Problem details: Could you return all of the records exactly as they stand?

--- Input for this task ---

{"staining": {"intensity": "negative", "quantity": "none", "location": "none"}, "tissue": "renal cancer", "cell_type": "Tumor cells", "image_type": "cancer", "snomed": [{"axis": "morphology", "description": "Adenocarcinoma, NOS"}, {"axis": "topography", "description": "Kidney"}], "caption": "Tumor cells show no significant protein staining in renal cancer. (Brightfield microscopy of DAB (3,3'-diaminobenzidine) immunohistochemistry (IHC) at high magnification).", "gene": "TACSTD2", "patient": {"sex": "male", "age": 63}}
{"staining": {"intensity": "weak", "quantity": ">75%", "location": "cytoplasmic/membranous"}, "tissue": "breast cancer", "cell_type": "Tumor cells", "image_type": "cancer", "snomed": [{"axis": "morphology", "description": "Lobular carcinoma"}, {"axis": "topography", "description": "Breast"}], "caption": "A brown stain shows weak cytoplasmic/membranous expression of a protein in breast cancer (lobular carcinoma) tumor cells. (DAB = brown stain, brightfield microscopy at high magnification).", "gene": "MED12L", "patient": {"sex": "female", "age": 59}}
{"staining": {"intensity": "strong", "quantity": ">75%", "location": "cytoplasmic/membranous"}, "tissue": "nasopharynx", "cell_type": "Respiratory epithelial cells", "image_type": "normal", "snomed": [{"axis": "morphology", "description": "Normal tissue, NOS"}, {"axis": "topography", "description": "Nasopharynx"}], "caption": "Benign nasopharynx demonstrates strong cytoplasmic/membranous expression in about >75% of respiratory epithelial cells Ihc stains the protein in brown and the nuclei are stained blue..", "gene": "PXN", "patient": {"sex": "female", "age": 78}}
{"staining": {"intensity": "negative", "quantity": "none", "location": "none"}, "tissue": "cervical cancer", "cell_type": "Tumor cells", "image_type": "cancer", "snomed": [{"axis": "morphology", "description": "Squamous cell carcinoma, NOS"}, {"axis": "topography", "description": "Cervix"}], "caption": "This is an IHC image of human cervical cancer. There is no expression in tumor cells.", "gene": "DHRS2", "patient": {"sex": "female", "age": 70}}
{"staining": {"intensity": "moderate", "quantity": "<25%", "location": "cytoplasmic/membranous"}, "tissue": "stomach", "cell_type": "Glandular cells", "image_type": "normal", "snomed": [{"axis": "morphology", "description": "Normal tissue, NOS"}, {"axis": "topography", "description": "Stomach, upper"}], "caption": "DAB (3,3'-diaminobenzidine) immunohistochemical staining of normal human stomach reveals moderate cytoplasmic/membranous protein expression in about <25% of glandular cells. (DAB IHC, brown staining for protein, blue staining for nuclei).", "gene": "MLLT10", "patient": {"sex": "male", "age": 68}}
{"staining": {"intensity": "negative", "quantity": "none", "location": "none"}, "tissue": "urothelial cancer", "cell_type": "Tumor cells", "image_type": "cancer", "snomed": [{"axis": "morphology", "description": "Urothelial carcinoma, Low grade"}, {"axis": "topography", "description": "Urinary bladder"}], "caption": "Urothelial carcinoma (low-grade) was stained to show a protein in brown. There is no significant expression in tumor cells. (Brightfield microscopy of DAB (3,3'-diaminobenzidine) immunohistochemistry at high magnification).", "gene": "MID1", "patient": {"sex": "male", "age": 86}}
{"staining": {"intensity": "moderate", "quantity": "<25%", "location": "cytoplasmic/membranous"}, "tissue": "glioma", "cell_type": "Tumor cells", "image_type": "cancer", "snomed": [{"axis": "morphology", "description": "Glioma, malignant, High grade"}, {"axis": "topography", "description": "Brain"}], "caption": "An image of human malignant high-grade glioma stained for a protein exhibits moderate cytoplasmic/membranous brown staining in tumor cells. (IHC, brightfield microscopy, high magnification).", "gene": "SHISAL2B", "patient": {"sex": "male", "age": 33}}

---

Expected answer:
{"staining": {"intensity": "negative", "quantity": "none", "location": "none"}, "tissue": "renal cancer", "cell_type": "Tumor cells", "image_type": "cancer", "snomed": [{"axis": "morphology", "description": "Adenocarcinoma, NOS"}, {"axis": "topography", "description": "Kidney"}], "caption": "Tumor cells show no significant protein staining in renal cancer. (Brightfield microscopy of DAB (3,3'-diaminobenzidine) immunohistochemistry (IHC) at high magnification).", "gene": "TACSTD2", "patient": {"sex": "male", "age": 63}}
{"staining": {"intensity": "weak", "quantity": ">75%", "location": "cytoplasmic/membranous"}, "tissue": "breast cancer", "cell_type": "Tumor cells", "image_type": "cancer", "snomed": [{"axis": "morphology", "description": "Lobular carcinoma"}, {"axis": "topography", "description": "Breast"}], "caption": "A brown stain shows weak cytoplasmic/membranous expression of a protein in breast cancer (lobular carcinoma) tumor cells. (DAB = brown stain, brightfield microscopy at high magnification).", "gene": "MED12L", "patient": {"sex": "female", "age": 59}}
{"staining": {"intensity": "strong", "quantity": ">75%", "location": "cytoplasmic/membranous"}, "tissue": "nasopharynx", "cell_type": "Respiratory epithelial cells", "image_type": "normal", "snomed": [{"axis": "morphology", "description": "Normal tissue, NOS"}, {"axis": "topography", "description": "Nasopharynx"}], "caption": "Benign nasopharynx demonstrates strong cytoplasmic/membranous expression in about >75% of respiratory epithelial cells Ihc stains the protein in brown and the nuclei are stained blue..", "gene": "PXN", "patient": {"sex": "female", "age": 78}}
{"staining": {"intensity": "negative", "quantity": "none", "location": "none"}, "tissue": "cervical cancer", "cell_type": "Tumor cells", "image_type": "cancer", "snomed": [{"axis": "morphology", "description": "Squamous cell carcinoma, NOS"}, {"axis": "topography", "description": "Cervix"}], "caption": "This is an IHC image of human cervical cancer. There is no expression in tumor cells.", "gene": "DHRS2", "patient": {"sex": "female", "age": 70}}
{"staining": {"intensity": "moderate", "quantity": "<25%", "location": "cytoplasmic/membranous"}, "tissue": "stomach", "cell_type": "Glandular cells", "image_type": "normal", "snomed": [{"axis": "morphology", "description": "Normal tissue, NOS"}, {"axis": "topography", "description": "Stomach, upper"}], "caption": "DAB (3,3'-diaminobenzidine) immunohistochemical staining of normal human stomach reveals moderate cytoplasmic/membranous protein expression in about <25% of glandular cells. (DAB IHC, brown staining for protein, blue staining for nuclei).", "gene": "MLLT10", "patient": {"sex": "male", "age": 68}}
{"staining": {"intensity": "negative", "quantity": "none", "location": "none"}, "tissue": "urothelial cancer", "cell_type": "Tumor cells", "image_type": "cancer", "snomed": [{"axis": "morphology", "description": "Urothelial carcinoma, Low grade"}, {"axis": "topography", "description": "Urinary bladder"}], "caption": "Urothelial carcinoma (low-grade) was stained to show a protein in brown. There is no significant expression in tumor cells. (Brightfield microscopy of DAB (3,3'-diaminobenzidine) immunohistochemistry at high magnification).", "gene": "MID1", "patient": {"sex": "male", "age": 86}}
{"staining": {"intensity": "moderate", "quantity": "<25%", "location": "cytoplasmic/membranous"}, "tissue": "glioma", "cell_type": "Tumor cells", "image_type": "cancer", "snomed": [{"axis": "morphology", "description": "Glioma, malignant, High grade"}, {"axis": "topography", "description": "Brain"}], "caption": "An image of human malignant high-grade glioma stained for a protein exhibits moderate cytoplasmic/membranous brown staining in tumor cells. (IHC, brightfield microscopy, high magnification).", "gene": "SHISAL2B", "patient": {"sex": "male", "age": 33}}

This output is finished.